Et les voix sont multiples. On voudrait toutes les recueillir. Celle du vieil ouvrier qui a 30 ans de boîte, touche encore 2.770 francs de salaire ; celle de ces deux femmes portées volontaires pour le travail de la cantine des grévistes et qui se parlent pour la première fois. Celles aussi des trois Gérard qui expliquent pourquoi ils ne sont plus syndiqués. L’un parce que les mots d’ordre de la CGT tombent du ciel, l’autre parce qu’aux réunions CFDT, on discute trop et qu’elles sont le champ clos des tendances groupusculaires. Le troisième constate que les modèles ont disparu, qu’ils soient soviétiques ou chinois et refuse de combattre pour rien. Alors oui, pour l’instant, il se mobilise pour les 35 heures, la cinquième semaine de vacances, et les 300 francs d’augmentation.
Tout au long de la grève, on suit le trajet d’un responsable cégétiste. À la fin du film, il analyse les causes de l’échec : le mouvement est resté isolé, la classe ouvrière à Saint-Ouen n’a pas bougé, les appuis sont restés de principe. Sa lucidité et sa tristesse contrastent avec les propos consolateurs d’autres délégués qui poussant à la reprise prétendent y voir une victoire ouvrière, empêchant par ce camouflage de tirer les leçons de l’échec. Tristesse donc et détermination. "En 1977, on a fait grève, en 1979, on a occupé, et la prochaine fois ?".
Rarement a-t-on senti aussi intensément à travers le récit d’une lutte menée et perdue, qu’elle n’est qu’une étape avant autre chose et qu’elle est lourde d’espoir. "Je ne suis pas encore prêt pour la violence, mais plus tard...", dit le cégétiste. "Je n’ai pas eu le courage d’enfoncer la porte de la direction", dit une ouvrière tranquille, "pas encore". On pense à cette femme de Plogoff (2) qui se déclare prête à mourir s’il le faut pour le droit de rester vivre sur sa terre.

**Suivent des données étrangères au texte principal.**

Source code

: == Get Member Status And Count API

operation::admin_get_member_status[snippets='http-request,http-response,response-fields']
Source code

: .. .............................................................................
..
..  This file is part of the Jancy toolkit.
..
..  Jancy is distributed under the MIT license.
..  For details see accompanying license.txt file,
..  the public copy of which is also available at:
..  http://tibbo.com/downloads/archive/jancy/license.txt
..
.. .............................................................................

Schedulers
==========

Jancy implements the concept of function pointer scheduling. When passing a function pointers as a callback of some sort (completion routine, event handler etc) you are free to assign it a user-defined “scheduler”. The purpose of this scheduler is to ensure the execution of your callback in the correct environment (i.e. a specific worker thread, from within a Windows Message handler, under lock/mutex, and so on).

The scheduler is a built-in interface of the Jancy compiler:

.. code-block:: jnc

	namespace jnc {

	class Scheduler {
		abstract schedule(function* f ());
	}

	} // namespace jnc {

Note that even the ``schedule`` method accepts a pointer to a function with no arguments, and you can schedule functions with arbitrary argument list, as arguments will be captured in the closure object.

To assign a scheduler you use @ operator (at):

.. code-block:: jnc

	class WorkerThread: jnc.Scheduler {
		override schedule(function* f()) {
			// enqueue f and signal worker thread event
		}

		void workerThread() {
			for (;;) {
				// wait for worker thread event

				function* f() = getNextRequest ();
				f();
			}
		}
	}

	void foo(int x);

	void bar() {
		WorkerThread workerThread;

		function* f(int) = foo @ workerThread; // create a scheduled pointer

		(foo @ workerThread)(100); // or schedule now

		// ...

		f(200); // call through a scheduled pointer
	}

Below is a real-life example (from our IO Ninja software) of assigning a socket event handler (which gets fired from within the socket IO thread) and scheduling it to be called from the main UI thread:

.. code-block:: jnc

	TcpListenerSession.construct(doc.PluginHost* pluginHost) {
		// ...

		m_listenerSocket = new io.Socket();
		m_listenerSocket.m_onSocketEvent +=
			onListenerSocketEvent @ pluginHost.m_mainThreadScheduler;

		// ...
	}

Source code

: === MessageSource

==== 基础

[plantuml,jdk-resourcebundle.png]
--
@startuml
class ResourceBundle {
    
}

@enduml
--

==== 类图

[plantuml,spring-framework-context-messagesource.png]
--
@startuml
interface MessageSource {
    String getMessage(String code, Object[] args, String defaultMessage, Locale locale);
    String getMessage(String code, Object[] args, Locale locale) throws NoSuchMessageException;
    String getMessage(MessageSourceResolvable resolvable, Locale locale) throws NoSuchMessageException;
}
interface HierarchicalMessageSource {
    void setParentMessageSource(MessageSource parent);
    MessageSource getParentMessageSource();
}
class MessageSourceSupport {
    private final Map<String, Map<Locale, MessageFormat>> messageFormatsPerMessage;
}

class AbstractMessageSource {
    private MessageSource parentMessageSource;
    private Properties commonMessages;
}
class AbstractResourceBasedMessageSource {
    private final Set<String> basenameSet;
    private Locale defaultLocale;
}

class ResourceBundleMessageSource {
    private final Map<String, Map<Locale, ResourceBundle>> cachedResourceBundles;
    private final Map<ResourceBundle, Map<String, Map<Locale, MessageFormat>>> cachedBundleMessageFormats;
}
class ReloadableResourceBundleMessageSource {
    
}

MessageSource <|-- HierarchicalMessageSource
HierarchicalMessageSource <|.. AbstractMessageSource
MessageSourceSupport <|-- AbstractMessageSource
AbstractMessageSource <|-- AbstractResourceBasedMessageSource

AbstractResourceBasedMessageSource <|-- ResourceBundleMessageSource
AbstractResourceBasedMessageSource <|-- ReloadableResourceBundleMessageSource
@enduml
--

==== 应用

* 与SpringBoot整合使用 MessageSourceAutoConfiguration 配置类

Une lutte perdue et porteuse de leçons. Porteuse aussi comme tout moment libéré d’un travail aliénant d’une joie qui rappelle qu’on peut vivre heureux à l’usine mais autrement. C’est le grand rire du travailleur émigré qui retrouve la fête, la fierté du jeune qui massicotte les tracts, le soir bien au-delà du temps de travail normal, de cet autre qui a des responsabilités, de celui qui forge un dessous de plat en fer pour la vente de solidarité. Chacun retrouve la parole, exprime sa rancœur en banderoles drôles, invente pour la lutte des actions inédites comme la manifestation à la bourse, ou la ballade de la table de négociation qui talonne dans la rue un patron qui s’enfuit. On entrevoit dans une scène où les ouvriers essaient de pourparler avec la direction la silhouette mince et haute de Chris Marker. Rappelons-nous, c’était en 1967. Chris Marker filmait la grève des ouvriers de la Rhodiacéta, puis leur transmettait sa caméra. Quel meilleur parrain pour le jeune Jean-Pierre Thorn dont Le Dos au mur, dans sa lucidité pourrait bien lui-aussi comme le film de Chris Marker nous dire "À bientôt j’espère" (3).
Andrée Tournès
Jeune Cinéma, n°134, avril-mai 1981
1. Harlan County USA de Barbara Kopple (1976). Oscar 1977 du meilleur film documentaire.
2. "Plogoff, des pierres contre des fusils," Jeune Cinéma n°131, décembre 1980.
3. À bientôt, j’espère de Chris Marker & Mario Marret (1968).
Le Dos au mur. Réal, mont : Jean-Pierre Thorn ; ph : Bruno Muel, Robert Mille, Yves Billon, Alain Nahum, Éric Pittard, Nicolas Brunet & Guy-Patrick Sainderichin ; mont : J.P.T., Zoé Durouchoux & Alain Debarnot (France, 1980, 105 mn). Documentaire.